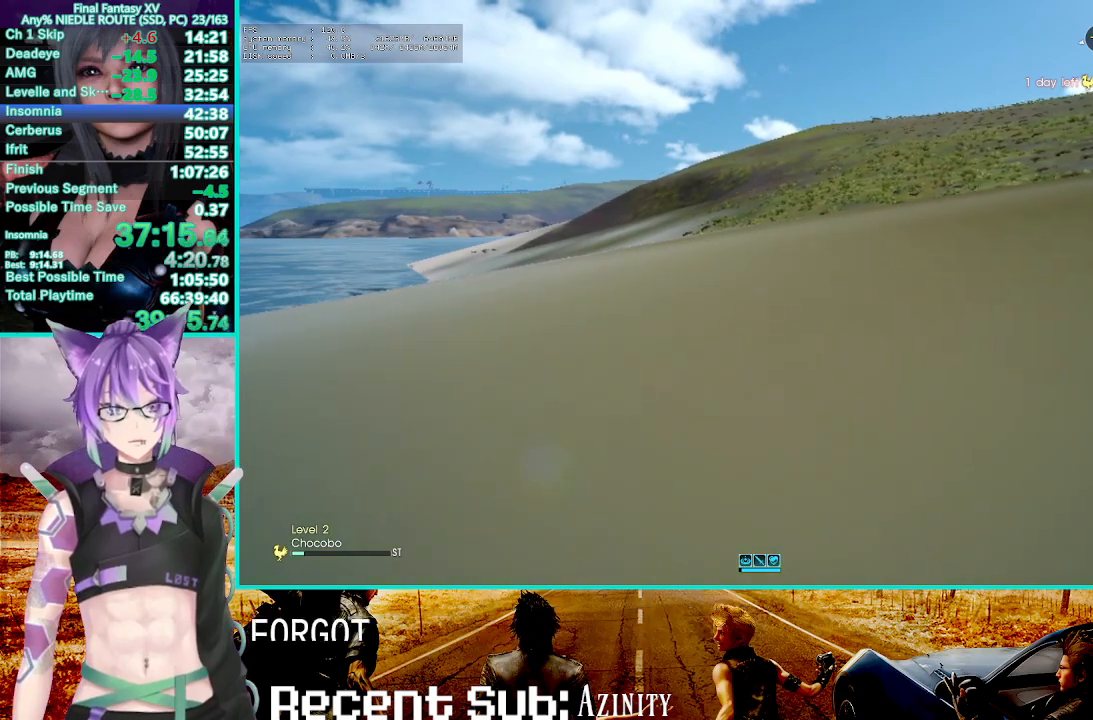
{"dt_ms": 500, "buttons": [], "left_stick": "center", "right_stick": "center", "events": [[450, "R2", "up"]]}
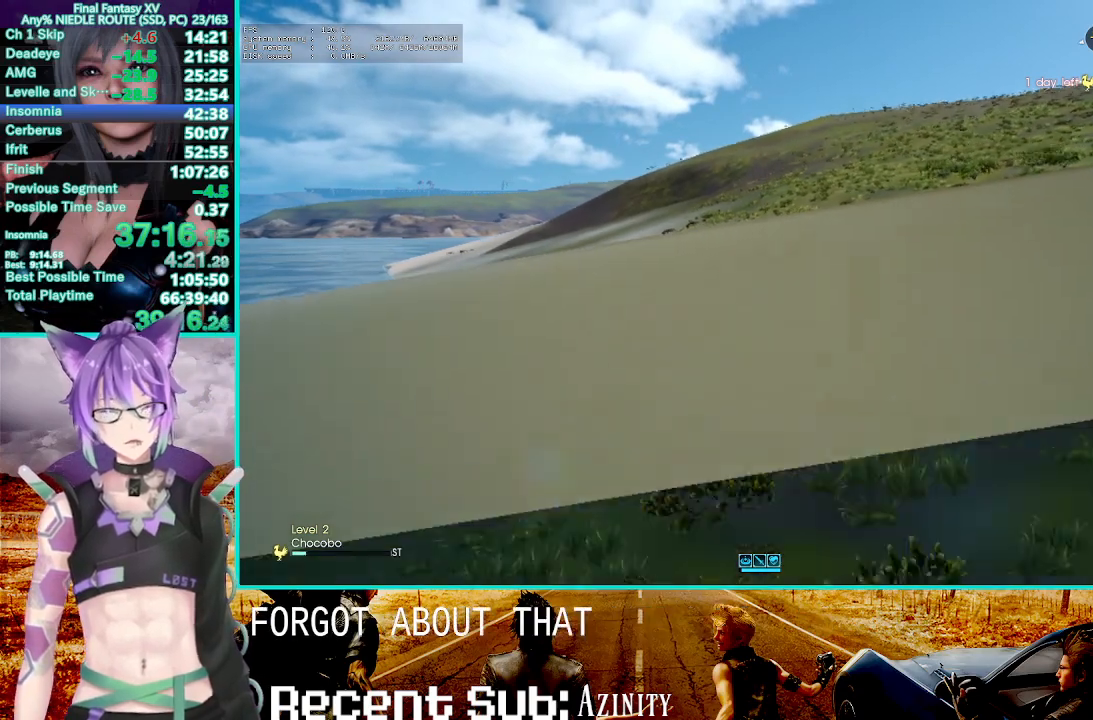
{"dt_ms": 500, "buttons": ["R2"], "left_stick": "center", "right_stick": "center", "events": [[83, "R2", "down"]]}
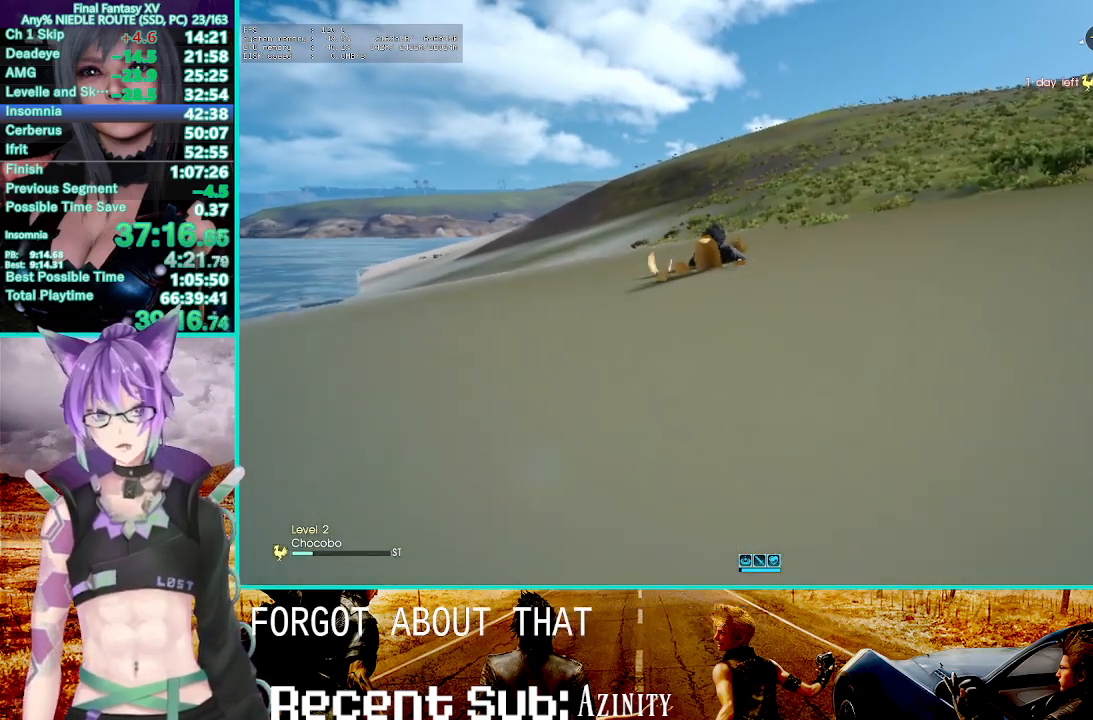
{"dt_ms": 500, "buttons": ["R2"], "left_stick": "center", "right_stick": "center", "events": []}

────────

▶ **Activity**
Leave out the pictures and retype every line above exactly.

▶ **Solution**
{"dt_ms": 500, "buttons": [], "left_stick": "center", "right_stick": "center", "events": [[450, "R2", "up"]]}
{"dt_ms": 500, "buttons": ["R2"], "left_stick": "center", "right_stick": "center", "events": [[83, "R2", "down"]]}
{"dt_ms": 500, "buttons": ["R2"], "left_stick": "center", "right_stick": "center", "events": []}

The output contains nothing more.